By the time I qualified for the trials, I realized I didn t have a prayer, said Jastremski, who did travel to the Olympics twice more. In 1976 in Montreal he was a team physician for the U.S., and in 1980 in Moscow, he on part of the Olympic drug testing committee.

ON SPITZ AND PHELPS: Mark Spitz was a great swimmer, Jastremski said. Actually, me and some of my teammates helped recruit him to Indiana. Mark had a perfect body style for swimming for his time. He was svelte and had long arms and he was really great.

This year, with Michael Phelps and some of the other swimmers, I m very interested in watching the Olympics.
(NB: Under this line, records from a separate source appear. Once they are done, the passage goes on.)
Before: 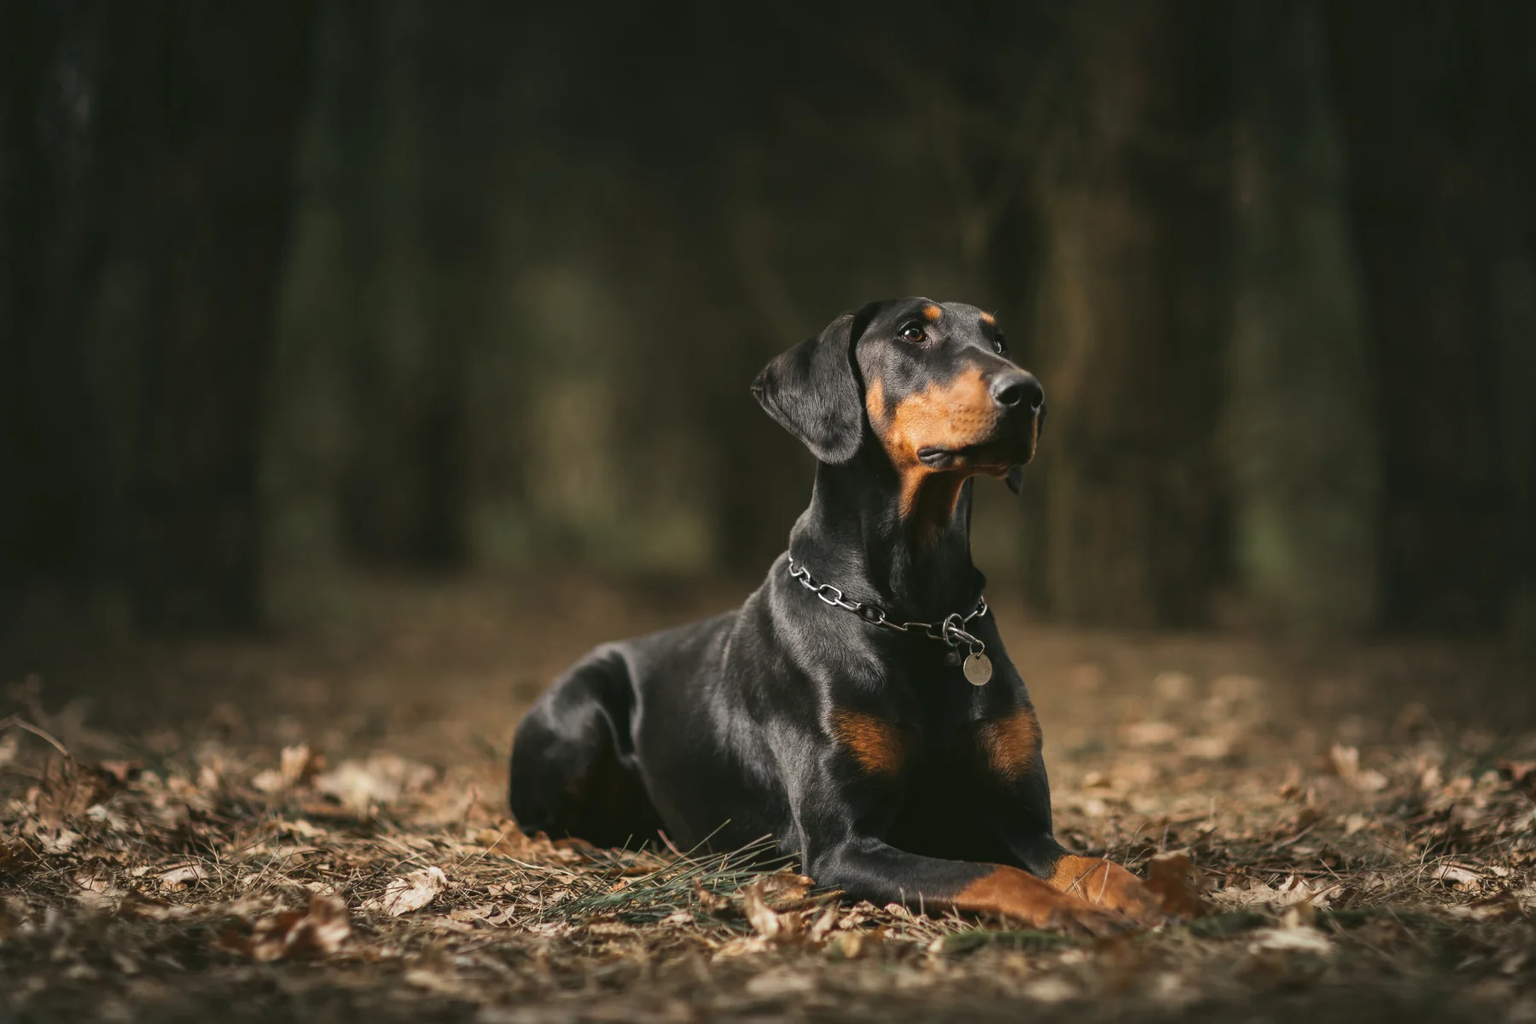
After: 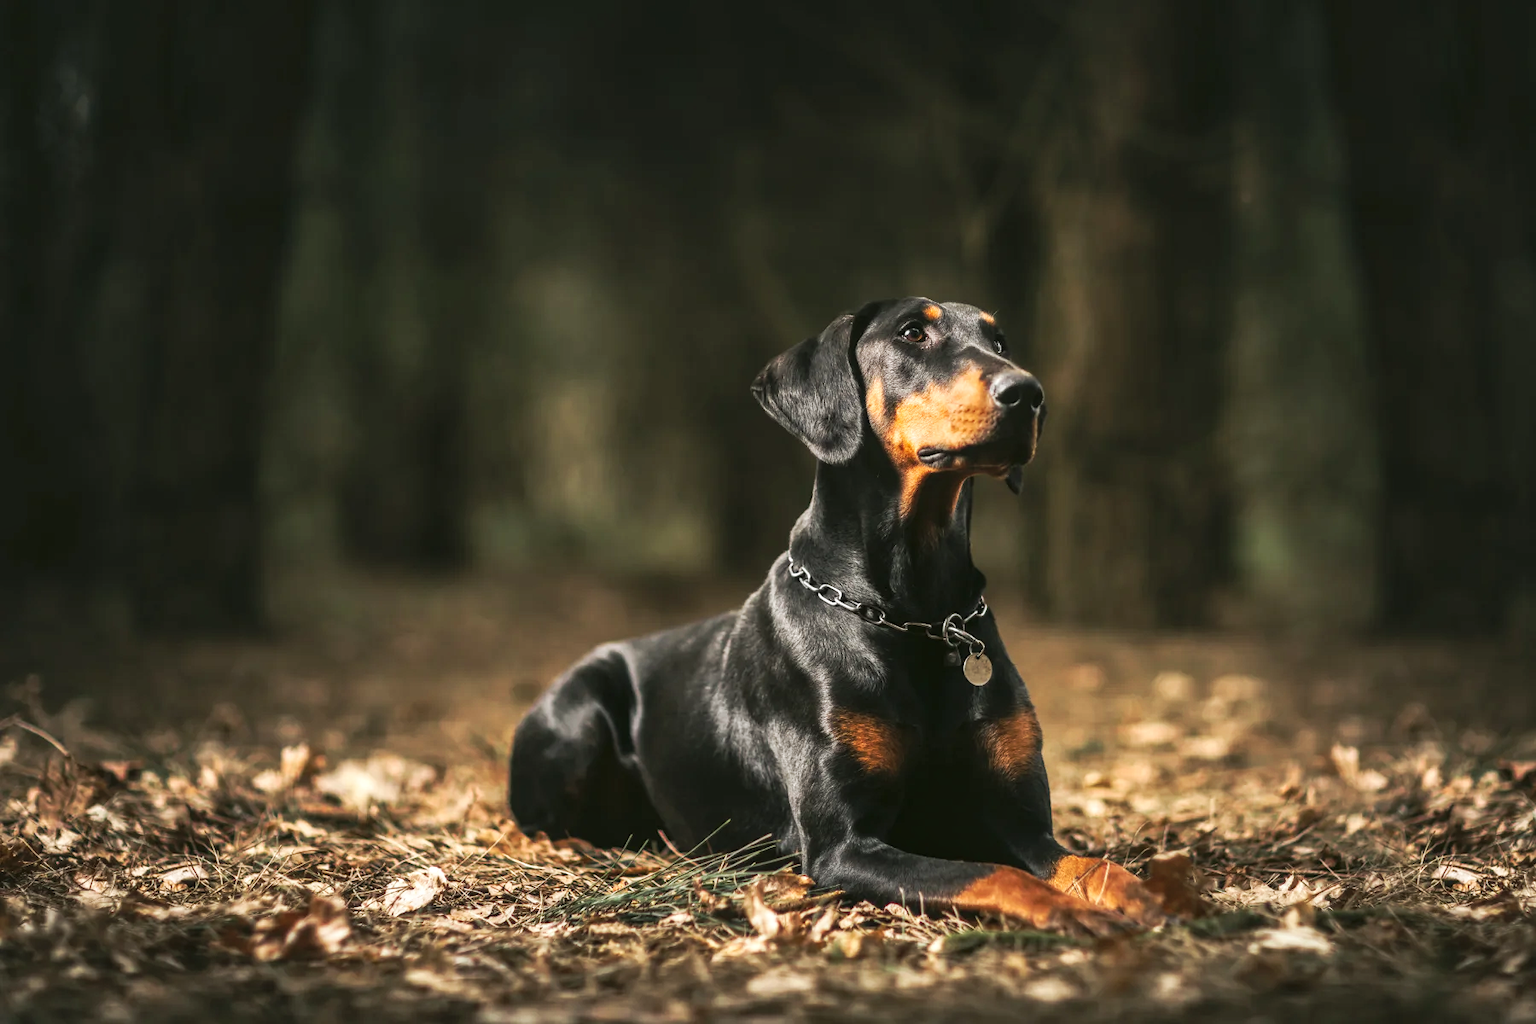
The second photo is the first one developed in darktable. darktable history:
tone curve: curves: ch0 [(0, 0) (0.003, 0.017) (0.011, 0.018) (0.025, 0.03) (0.044, 0.051) (0.069, 0.075) (0.1, 0.104) (0.136, 0.138) (0.177, 0.183) (0.224, 0.237) (0.277, 0.294) (0.335, 0.361) (0.399, 0.446) (0.468, 0.552) (0.543, 0.66) (0.623, 0.753) (0.709, 0.843) (0.801, 0.912) (0.898, 0.962) (1, 1)], preserve colors none
local contrast: detail 130%
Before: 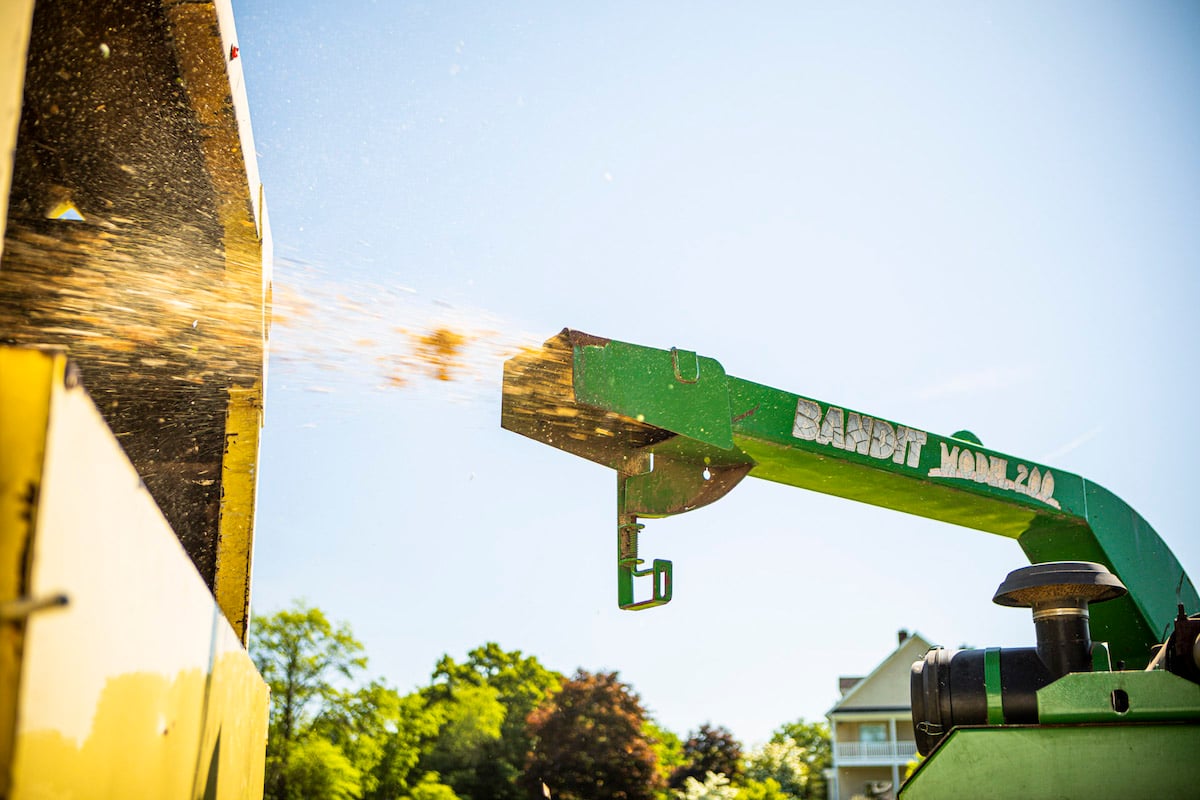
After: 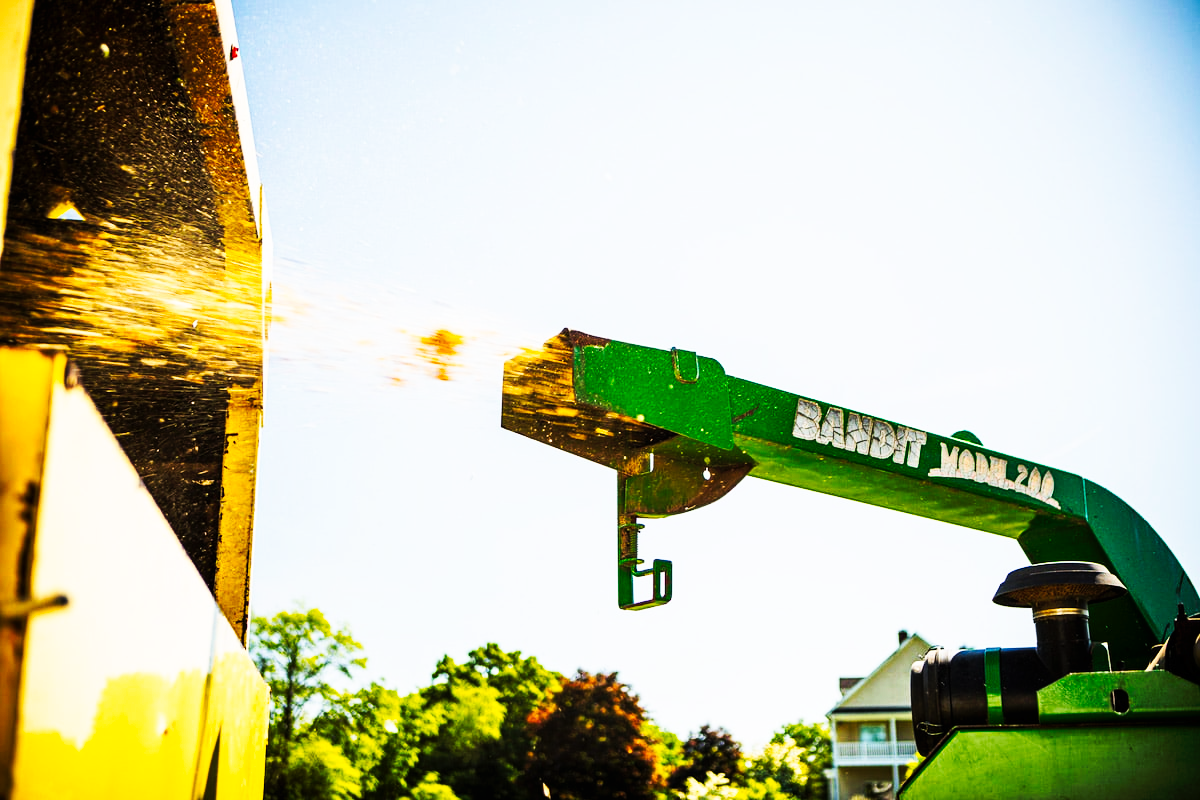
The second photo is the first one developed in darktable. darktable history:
tone curve: curves: ch0 [(0, 0) (0.003, 0.003) (0.011, 0.005) (0.025, 0.005) (0.044, 0.008) (0.069, 0.015) (0.1, 0.023) (0.136, 0.032) (0.177, 0.046) (0.224, 0.072) (0.277, 0.124) (0.335, 0.174) (0.399, 0.253) (0.468, 0.365) (0.543, 0.519) (0.623, 0.675) (0.709, 0.805) (0.801, 0.908) (0.898, 0.97) (1, 1)], preserve colors none
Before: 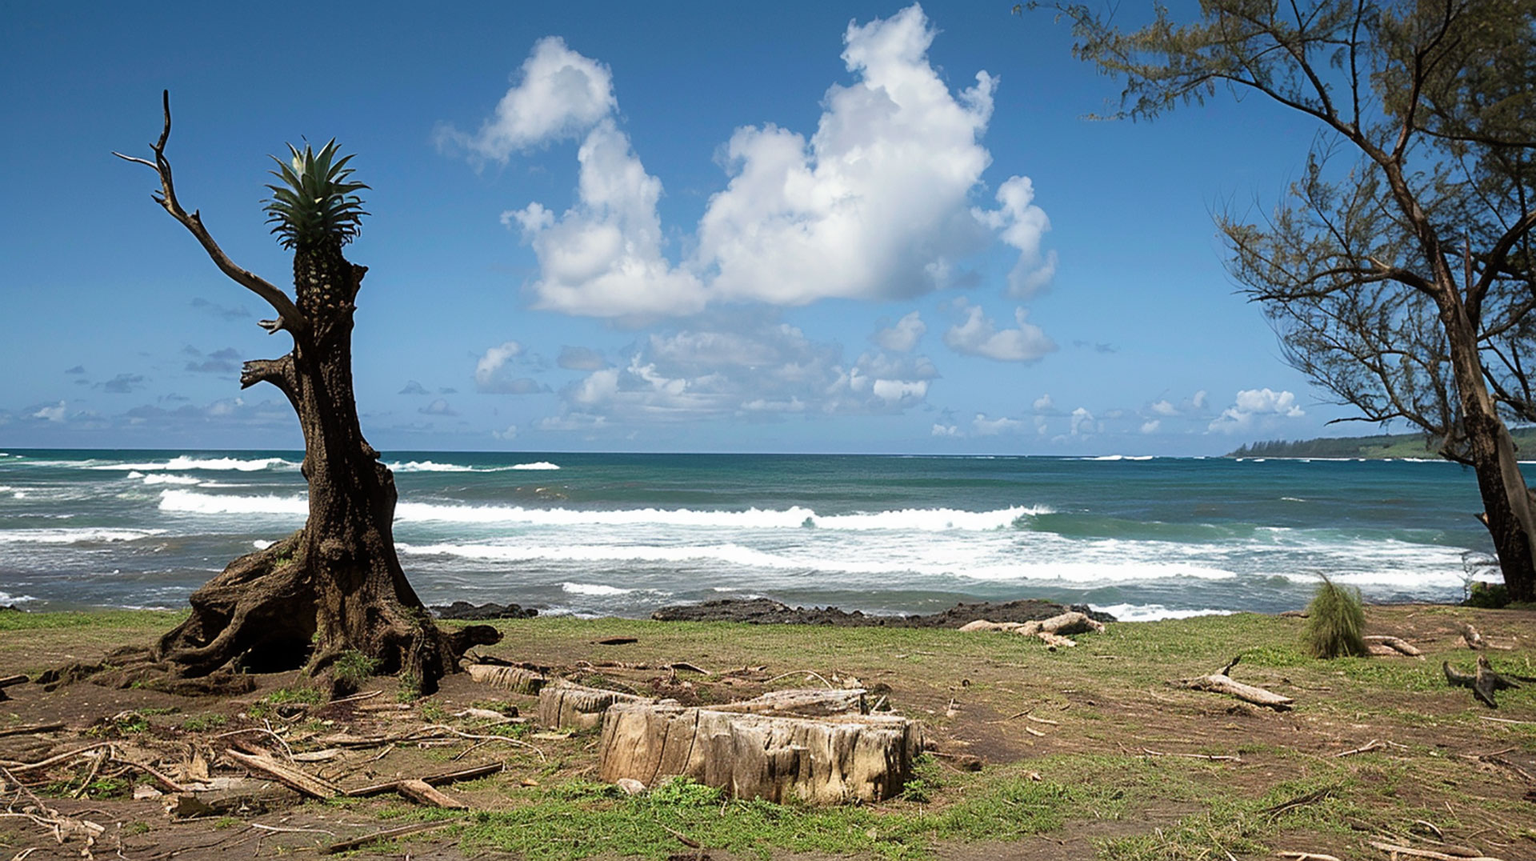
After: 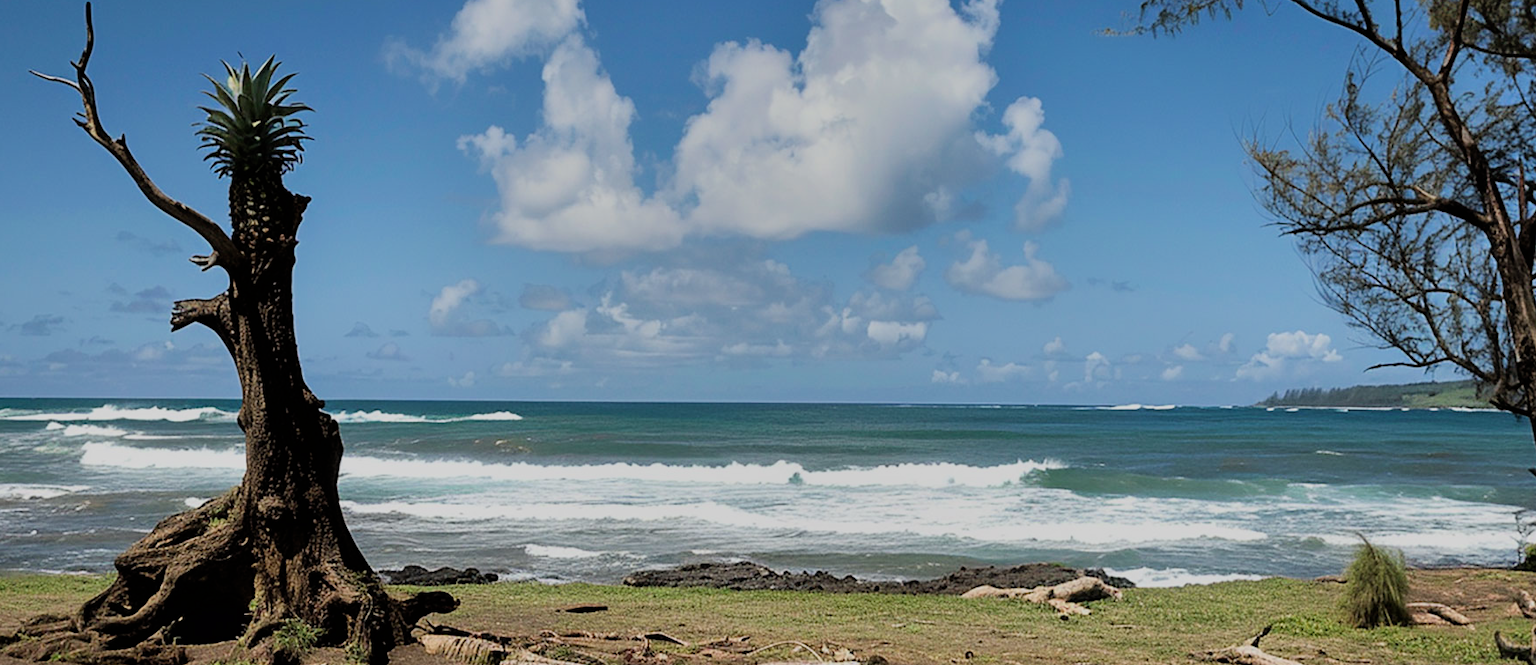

I think he s fantastic. It s obvious that he and his coach have a very good relationship, and that his coach has prepared him very well from the time he was a young boy.

He s a very strong individual with long arms and big feet and big hands. That s the physical side. But he seems quiet and he also seems like a very nice person. After you ve done what he did four years ago and is doing now, it would be easy to get full of yourself or to become aloof. But he seems like the same person he s always been. I admire that.